# [REQUIRED ACTION]
Retype each record below word for word, pictures excluded.

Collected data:
§

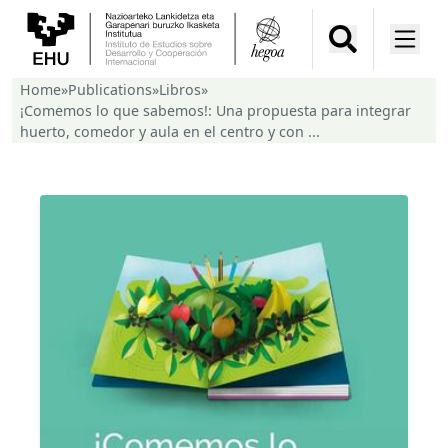
Home
»
Publications
»
Libros
»
¡Comemos lo que sabemos!: Una propuesta para integrar
huerto, comedor y aula en el centro y con ...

§

# [YOUR RESPONSE]
Home
»
Publications
»
Libros
»
¡Comemos lo que sabemos!: Una propuesta para integrar
huerto, comedor y aula en el centro y con ...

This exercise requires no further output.